When I was ready to open the windpipe we started the bypass machine. This rendered the lungs redundant so we could remove the contaminated tracheostomy tube from the clean surgical field. Through the hole the devastation was clear to see. Poor Oslin had been breathing through a sewer. I cut down the length of it with the electrocautery and continued the incision into each main bronchus until I could see normal respiratory lining just at the limits of our access. Copious thick secretions poured out of the obstructed airways, then we scraped tissue off the walls, which caused all-too-predicable bleeding.

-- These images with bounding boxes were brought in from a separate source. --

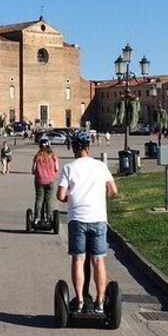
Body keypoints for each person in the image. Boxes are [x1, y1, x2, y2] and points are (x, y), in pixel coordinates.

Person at [56, 131, 117, 313]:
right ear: (88, 147)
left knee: (78, 259)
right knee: (98, 260)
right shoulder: (100, 166)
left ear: (74, 148)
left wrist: (72, 199)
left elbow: (60, 196)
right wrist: (100, 196)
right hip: (98, 218)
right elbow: (113, 190)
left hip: (78, 219)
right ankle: (99, 301)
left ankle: (81, 300)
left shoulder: (69, 167)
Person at [31, 139, 59, 223]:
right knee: (48, 199)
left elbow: (33, 170)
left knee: (39, 199)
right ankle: (49, 218)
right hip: (50, 181)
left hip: (39, 181)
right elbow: (57, 168)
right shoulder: (53, 156)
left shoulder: (37, 156)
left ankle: (37, 217)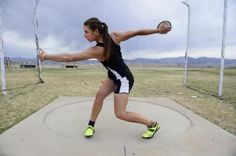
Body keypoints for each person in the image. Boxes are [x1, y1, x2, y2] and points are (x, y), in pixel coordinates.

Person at [38, 17, 171, 139]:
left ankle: (152, 124)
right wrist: (158, 31)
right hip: (113, 76)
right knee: (99, 96)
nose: (84, 35)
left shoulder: (104, 45)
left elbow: (69, 58)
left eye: (86, 32)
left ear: (96, 32)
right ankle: (91, 124)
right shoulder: (112, 38)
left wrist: (47, 56)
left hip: (123, 79)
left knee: (120, 114)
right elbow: (137, 32)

But the electrocautery eventually stopped the haemorrhaging, so we inserted the shiny white T-Y tube and covered it with a patch of Oslin’s own pericardium. I adjusted the length of the rubber cylinder for the last time to get it just right, then sewed the patch into place to seal the implant. It needed to be airtight, otherwise the ventilator would push air into the tissues of the neck and chest, making him blow up like the Michelin man. With the shiny new breathing tubes attached to the ventilator we blew air into his little lungs. There was no leak. Both inflated then deflated normally. A sense of excitement permeated the room. The high-risk strategy was working.

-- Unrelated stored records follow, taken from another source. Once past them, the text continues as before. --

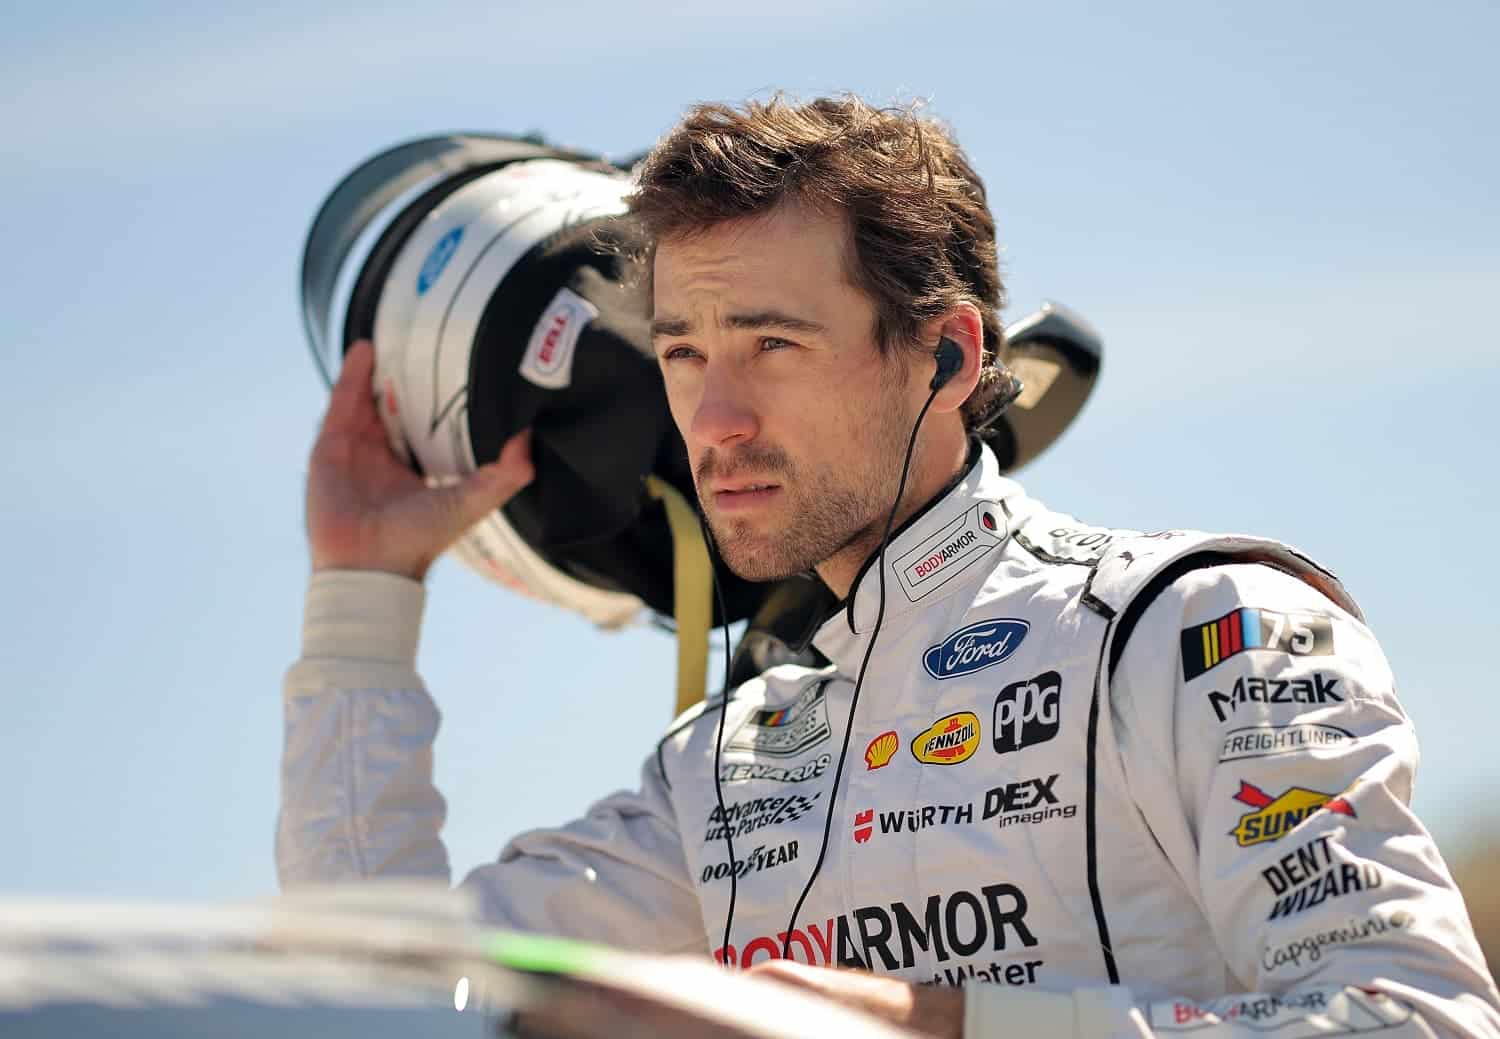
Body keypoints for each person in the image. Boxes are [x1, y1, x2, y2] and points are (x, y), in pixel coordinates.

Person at [279, 95, 1500, 1038]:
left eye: (772, 342)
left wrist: (934, 1022)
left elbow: (1415, 1020)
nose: (716, 419)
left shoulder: (1200, 628)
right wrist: (363, 591)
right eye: (686, 352)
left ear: (945, 355)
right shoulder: (721, 768)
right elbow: (382, 1002)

Oslin’s heart bounced off the bypass machine and his lungs moved freely, needing much lower pressure from the ventilator. Our anaesthetist murmured, ‘Unbelievable. I’d never have believed it possible.’ I covered the repair by closing the back wall of the pericardium, then asked that the registrar put in the drains and close.

Through the theatre window we could see Oslin’s mother sitting in the waiting room, still expressionless and rigid with fear. I anticipated a blunt response to our news. But she was too emotionally drained to register relief, simply holding out her hand and squeezing mine. She whispered, ‘God bless you,’ then a tear zigzagged down her pockmarked cheek. I wished her a better life in the future, one way or another.

The intensive care unit was pleased to have him back. Most of their patients were township kids having heart surgery, and some of the nurses lived in that same environment. They’d cared for Oslin and his depressed mum for weeks, watching them both deteriorate. So ‘UK Doc’ had flown in to save ‘Township boy’ and succeeded. I was proud of that. Now it was time to ride off into the sunset.

Oslin recovered and could breathe freely through the white rubber tube in his neck. He couldn’t speak but went on to have his corneal transplants. Being able to breathe and see at the same time was as much as he could have hoped for. The little family were relocated to better social housing on the outskirts of the city – crude but clean, and safer. A chest infection could still kill him, so for the first few months following the operation I contacted Cape Town frequently. Oslin was doing fine and Mum was faring better on anti-depressives. Then I stopped calling.

Eighteen months passed, and then a letter arrived from the Red Cross Hospital. Oslin had been found dead at home and no one really knew why. Sometimes life is shit.